### What is required
This exercise calls for duplicating every entry below exactly, without the images.

### Dataset entries
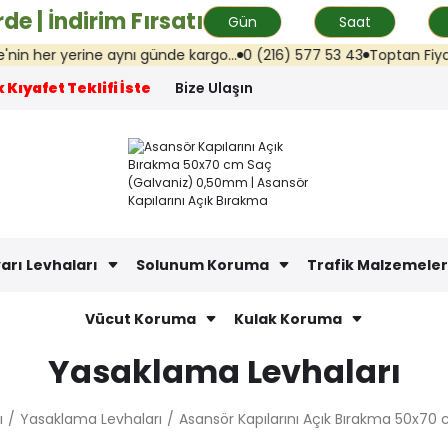
de | İndirim Fırsatı
Gün
Saat
er yerine aynı günde kargo...
0 (216) 577 53 43
Toptan Fiyat Tekli
 Kıyafet Teklifi İste
Bize Ulaşın
arı Levhaları
Solunum Koruma
Trafik Malzemeler
Vücut Koruma
Kulak Koruma
Yasaklama Levhaları
ı
Yasaklama Levhaları
Asansör Kapılarını Açık Bırakma 50x7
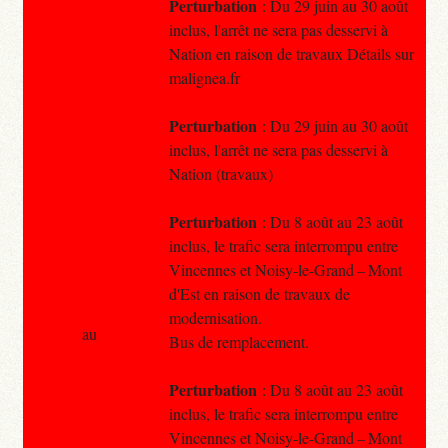
Perturbation
: Du 29 juin au 30 août
inclus, l'arrêt ne sera pas desservi à
Nation en raison de travaux Détails sur
malignea.fr
Perturbation
: Du 29 juin au 30 août
inclus, l'arrêt ne sera pas desservi à
Nation (travaux)
Perturbation
: Du 8 août au 23 août
inclus, le trafic sera interrompu entre
Vincennes et Noisy-le-Grand – Mont
d'Est en raison de travaux de
modernisation.
au
Bus de remplacement.
Perturbation
: Du 8 août au 23 août
inclus, le trafic sera interrompu entre
Vincennes et Noisy-le-Grand – Mont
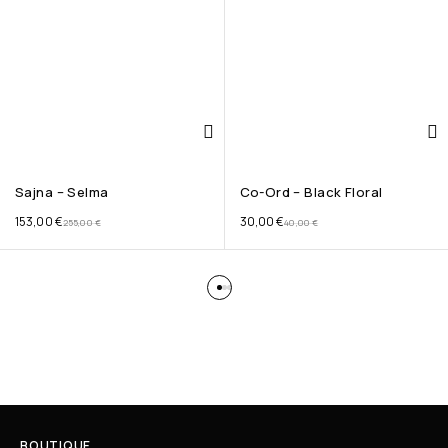
Sajna – Selma
Co-Ord – Black Floral
153,00
€
30,00
€
255,00
€
40,00
€
BOUTIQUE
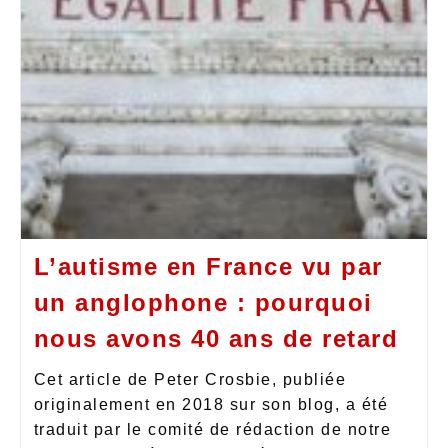
L’autisme en France vu par
un anglophone : pourquoi
nous avons 40 ans de retard
Cet article de Peter Crosbie, publiée
originalement en 2018 sur son blog, a été
traduit par le comité de rédaction de notre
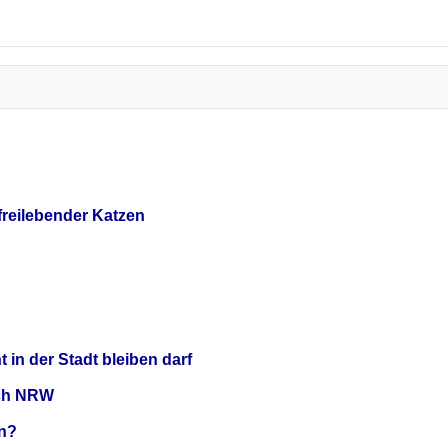
reilebender Katzen
 in der Stadt bleiben darf
ach NRW
en?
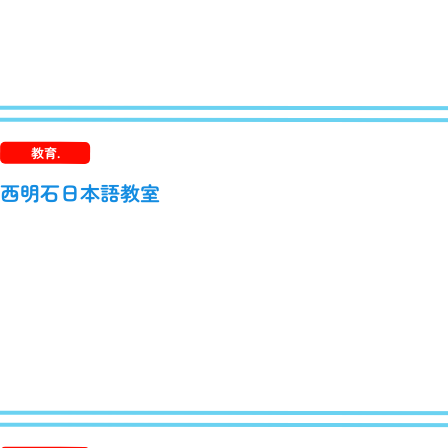
教育.
西明石日本語教室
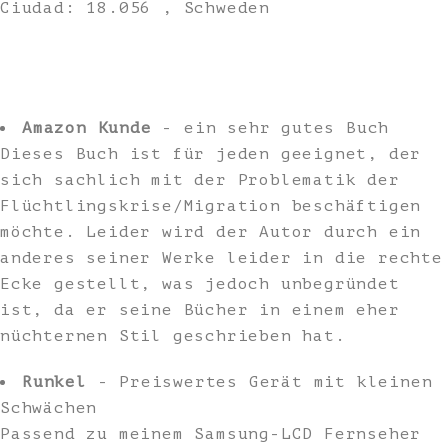
Ciudad: 18.056 , Schweden
Amazon Kunde
- ein sehr gutes Buch
Dieses Buch ist für jeden geeignet, der
sich sachlich mit der Problematik der
Flüchtlingskrise/Migration beschäftigen
möchte. Leider wird der Autor durch ein
anderes seiner Werke leider in die rechte
Ecke gestellt, was jedoch unbegründet
ist, da er seine Bücher in einem eher
nüchternen Stil geschrieben hat.
Runkel
- Preiswertes Gerät mit kleinen
Schwächen
Passend zu meinem Samsung-LCD Fernseher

### Completed task
de | İndirim Fırsatı
Gün
Saat
er yerine aynı günde kargo...
0 (216) 577 53 43
Toptan Fiyat Tekli
 Kıyafet Teklifi İste
Bize Ulaşın
arı Levhaları
Solunum Koruma
Trafik Malzemeler
Vücut Koruma
Kulak Koruma
Yasaklama Levhaları
ı
Yasaklama Levhaları
Asansör Kapılarını Açık Bırakma 50x7
Perturbation
: Du 29 juin au 30 août
inclus, l'arrêt ne sera pas desservi à
Nation en raison de travaux Détails sur
malignea.fr
Perturbation
: Du 29 juin au 30 août
inclus, l'arrêt ne sera pas desservi à
Nation (travaux)
Perturbation
: Du 8 août au 23 août
inclus, le trafic sera interrompu entre
Vincennes et Noisy-le-Grand – Mont
d'Est en raison de travaux de
modernisation.
au
Bus de remplacement.
Perturbation
: Du 8 août au 23 août
inclus, le trafic sera interrompu entre
Vincennes et Noisy-le-Grand – Mont
Sajna – Selma
Co-Ord – Black Floral
153,00
€
30,00
€
255,00
€
40,00
€
BOUTIQUE
L’autisme en France vu par
un anglophone : pourquoi
nous avons 40 ans de retard
Cet article de Peter Crosbie, publiée
originalement en 2018 sur son blog, a été
traduit par le comité de rédaction de notre
reilebender Katzen
 in der Stadt bleiben darf
ach NRW
en?
教育.
西明石日本語教室
Ciudad: 18.056 , Schweden
Amazon Kunde
- ein sehr gutes Buch
Dieses Buch ist für jeden geeignet, der
sich sachlich mit der Problematik der
Flüchtlingskrise/Migration beschäftigen
möchte. Leider wird der Autor durch ein
anderes seiner Werke leider in die rechte
Ecke gestellt, was jedoch unbegründet
ist, da er seine Bücher in einem eher
nüchternen Stil geschrieben hat.
Runkel
- Preiswertes Gerät mit kleinen
Schwächen
Passend zu meinem Samsung-LCD Fernseher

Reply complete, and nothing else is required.